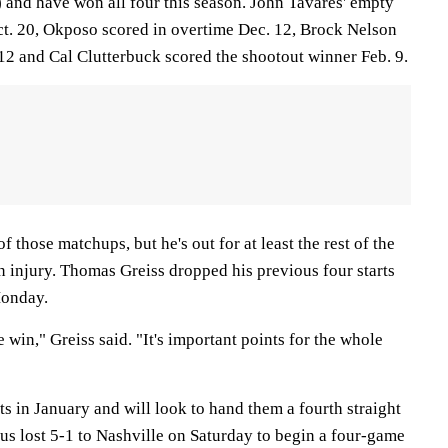
) and have won all four this season. John Tavares' empty
ct. 20, Okposo scored in overtime Dec. 12, Brock Nelson
n. 12 and Cal Clutterbuck scored the shootout winner Feb. 9.
 those matchups, but he's out for at least the rest of the
n injury. Thomas Greiss dropped his previous four starts
Monday.
e win," Greiss said. "It's important points for the whole
ts in January and will look to hand them a fourth straight
us lost 5-1 to Nashville on Saturday to begin a four-game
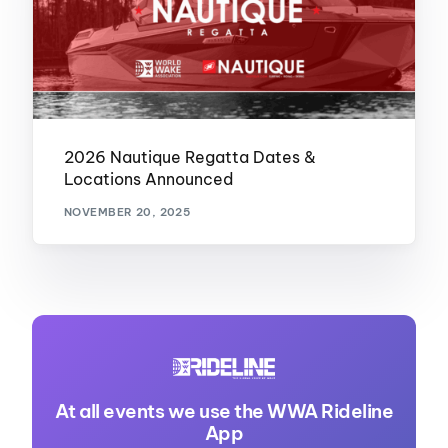
2026 Nautique Regatta Dates &
Locations Announced
NOVEMBER 20, 2025
At all events we use the WWA Rideline
App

== == ==

• Aim of the task: Set down nothing but the lines from the one containing "those matchups, but" to the final line above, both included, with every picture left out.

• Problem solution:
 those matchups, but he's out for at least the rest of the
n injury. Thomas Greiss dropped his previous four starts
Monday.
e win," Greiss said. "It's important points for the whole
ts in January and will look to hand them a fourth straight
us lost 5-1 to Nashville on Saturday to begin a four-game
2026 Nautique Regatta Dates &
Locations Announced
NOVEMBER 20, 2025
At all events we use the WWA Rideline
App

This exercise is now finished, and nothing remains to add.